From the tony South Fork to its rustic northerly counterpart, Long Island is both a playpen for the well-to-do and a calming, cozy respite.
Author Sarah Horne
DAY TWO | Stretch your limbs and begin packing your bag. Before checking out, ask for a voucher for breakfast across the street at The Golden Pear Cafe (1), where you’ll order a bagel and coffee and check your portfolio in the New York papers.
Back in the Jag, you turn up Hampton Road to Route 27 and head farther out on the South Fork, wending your way through the villages of Water Mill and Bridgehampton, where you follow in the footsteps of Truman Capote and Jackie Kennedy and stop for a caffeine top-up at the Bridgehampton Candy Kitchen (2). This is the Hamptons institution where CEOs connect with their inner fi ve-year-olds, indulging in burgers and fries followed by double cones packed with mint chocolate chip ice cream.
Arriving in East Hampton, you check into The Hedges Inn (3), a polished inn overlooking a pond where swans bask in the dappled light. Where Southampton looked quaint at first glance, East Hampton is less coy about its ritziness. On its Main Street, there are ample opportunities to shop for diamonds, swathe yourself in Hermès scarves or drop thousands on alligator-skin bags.
Yearning to see what the area was like before all the fuss, you head into Springs, the Hamptons’ more workaday, bohemian enclave north of Montauk Highway, and pull up at a simple farmhouse, the Pollock-Krasner House (4), where Jackson Pollack lived with his wife, Lee Krasner, from 1945 until he died in 1956. In the barn studio where he laid his canvases, trade your shoes for slippers and walk across the floorboards where his stray splatters have been lovingly preserved.
Next, drive south to Amagansett for lunch at La Fondita (5), a surprisingly authentic roadside spot. Order the Baja-style fish tacos and grab a table outside, feeling lazy in the noontime sun. Yes, that is Gwyneth Paltrow in her yoga clothes at the next table. Act like a local—pretend you don’t notice.
At the nearby Amagansett Beach & Bicycle Co. (6), you leave the Jag behind. Rent a bike for the afternoon and grab a map before setting off down the Old Stone Highway to check out Napeague Bay (7). Have a look at the refurbished fishing shacks on stilts at the end of Gerard Drive, then make your way back to the beach at Louse Point to watch the windsurfers skim across the bay.

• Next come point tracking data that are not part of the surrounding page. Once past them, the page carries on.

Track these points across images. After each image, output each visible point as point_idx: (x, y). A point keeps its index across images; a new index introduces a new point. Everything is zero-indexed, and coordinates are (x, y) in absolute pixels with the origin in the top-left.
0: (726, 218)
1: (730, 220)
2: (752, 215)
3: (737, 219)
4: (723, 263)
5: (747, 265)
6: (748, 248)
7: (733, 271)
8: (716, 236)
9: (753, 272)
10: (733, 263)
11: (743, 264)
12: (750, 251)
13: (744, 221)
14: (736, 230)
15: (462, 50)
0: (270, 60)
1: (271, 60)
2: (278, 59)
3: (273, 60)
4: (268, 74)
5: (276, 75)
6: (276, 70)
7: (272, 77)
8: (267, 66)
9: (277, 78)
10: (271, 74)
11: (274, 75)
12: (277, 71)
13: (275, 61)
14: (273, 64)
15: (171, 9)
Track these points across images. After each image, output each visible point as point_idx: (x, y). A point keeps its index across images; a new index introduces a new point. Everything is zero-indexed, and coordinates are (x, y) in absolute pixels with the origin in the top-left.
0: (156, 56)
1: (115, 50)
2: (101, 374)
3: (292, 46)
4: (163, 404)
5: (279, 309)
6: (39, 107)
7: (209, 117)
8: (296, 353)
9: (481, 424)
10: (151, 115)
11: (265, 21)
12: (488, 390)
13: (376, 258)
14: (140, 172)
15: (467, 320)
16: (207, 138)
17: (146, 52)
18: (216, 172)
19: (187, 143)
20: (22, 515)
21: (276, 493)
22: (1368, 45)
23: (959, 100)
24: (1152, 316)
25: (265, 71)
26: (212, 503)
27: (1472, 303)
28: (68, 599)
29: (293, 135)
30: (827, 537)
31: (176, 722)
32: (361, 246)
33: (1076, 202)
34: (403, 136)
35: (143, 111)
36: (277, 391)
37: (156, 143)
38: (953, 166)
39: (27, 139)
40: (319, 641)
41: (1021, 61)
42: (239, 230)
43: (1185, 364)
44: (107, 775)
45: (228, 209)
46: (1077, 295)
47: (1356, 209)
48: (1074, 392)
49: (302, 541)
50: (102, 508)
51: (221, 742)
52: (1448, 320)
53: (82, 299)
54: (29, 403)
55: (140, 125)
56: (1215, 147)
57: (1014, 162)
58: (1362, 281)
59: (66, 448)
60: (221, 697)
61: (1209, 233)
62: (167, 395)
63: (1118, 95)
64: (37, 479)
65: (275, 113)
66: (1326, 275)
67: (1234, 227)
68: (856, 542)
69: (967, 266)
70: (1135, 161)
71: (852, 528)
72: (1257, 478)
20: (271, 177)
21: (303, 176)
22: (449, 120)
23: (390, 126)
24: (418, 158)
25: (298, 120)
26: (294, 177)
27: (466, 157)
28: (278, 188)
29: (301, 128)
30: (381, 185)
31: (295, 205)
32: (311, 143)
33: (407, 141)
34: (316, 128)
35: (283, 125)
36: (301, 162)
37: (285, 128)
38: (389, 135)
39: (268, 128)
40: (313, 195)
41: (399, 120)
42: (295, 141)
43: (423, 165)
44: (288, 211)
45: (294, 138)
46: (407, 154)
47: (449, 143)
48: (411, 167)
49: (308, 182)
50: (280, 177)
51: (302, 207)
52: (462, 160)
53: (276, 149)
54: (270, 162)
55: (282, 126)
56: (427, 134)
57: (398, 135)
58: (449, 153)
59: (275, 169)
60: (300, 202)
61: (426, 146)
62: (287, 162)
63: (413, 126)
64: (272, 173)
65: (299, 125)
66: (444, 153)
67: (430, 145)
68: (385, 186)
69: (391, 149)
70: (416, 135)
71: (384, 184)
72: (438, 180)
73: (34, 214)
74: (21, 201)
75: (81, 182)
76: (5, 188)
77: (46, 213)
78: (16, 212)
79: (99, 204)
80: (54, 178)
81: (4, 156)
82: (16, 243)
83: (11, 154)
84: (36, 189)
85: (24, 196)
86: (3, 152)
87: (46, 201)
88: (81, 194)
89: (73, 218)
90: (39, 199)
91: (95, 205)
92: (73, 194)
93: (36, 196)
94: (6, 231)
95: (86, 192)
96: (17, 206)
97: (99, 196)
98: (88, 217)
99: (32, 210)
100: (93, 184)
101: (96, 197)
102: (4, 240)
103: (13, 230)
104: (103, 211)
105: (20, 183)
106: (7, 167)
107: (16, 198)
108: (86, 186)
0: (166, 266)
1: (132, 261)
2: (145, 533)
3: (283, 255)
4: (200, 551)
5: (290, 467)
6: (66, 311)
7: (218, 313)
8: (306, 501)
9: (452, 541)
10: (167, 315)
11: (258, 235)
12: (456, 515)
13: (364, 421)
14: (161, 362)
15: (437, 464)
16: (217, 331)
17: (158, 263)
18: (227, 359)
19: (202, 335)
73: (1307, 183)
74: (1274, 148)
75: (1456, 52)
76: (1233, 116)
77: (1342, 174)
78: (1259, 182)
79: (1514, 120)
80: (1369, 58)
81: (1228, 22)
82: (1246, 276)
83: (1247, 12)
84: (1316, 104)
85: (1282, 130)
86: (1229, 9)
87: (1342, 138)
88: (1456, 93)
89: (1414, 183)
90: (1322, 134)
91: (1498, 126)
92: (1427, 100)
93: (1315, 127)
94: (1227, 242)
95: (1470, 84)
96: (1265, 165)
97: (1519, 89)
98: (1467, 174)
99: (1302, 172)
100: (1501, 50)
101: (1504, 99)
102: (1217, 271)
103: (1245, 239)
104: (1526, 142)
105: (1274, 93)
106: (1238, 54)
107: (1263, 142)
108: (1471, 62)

Now on a quest for land’s end, you pedal east on Montauk Highway, coasting through miles of Russian olive trees and scrub pine and into Montauk’s Hither Hills State Park. It’s a challenge to bike the salty old hills of salty old Montauk, but when you spot the 1797 Montauk Point Lighthouse (8) ahead, it all seems worth the effort. At nearby Money Ponds, where Captain Kidd is said to have buried untold treasures, you scan the horizon for pirates.
Seeing none, you ride back at a leisurely pace, return your bike and head to the Hedges for a hot shower. Once you’ve recovered from your exertions, it’s on to Nick & Toni’s (9), an unassuming but luxe nightspot where Hollywood royals gather for well-executed Italian fare. Order the rich goat cheese risotto and the day’s catch served with vegetables from the North Fork’s Satur Farms. Air-kiss Steven Spielberg on your way out.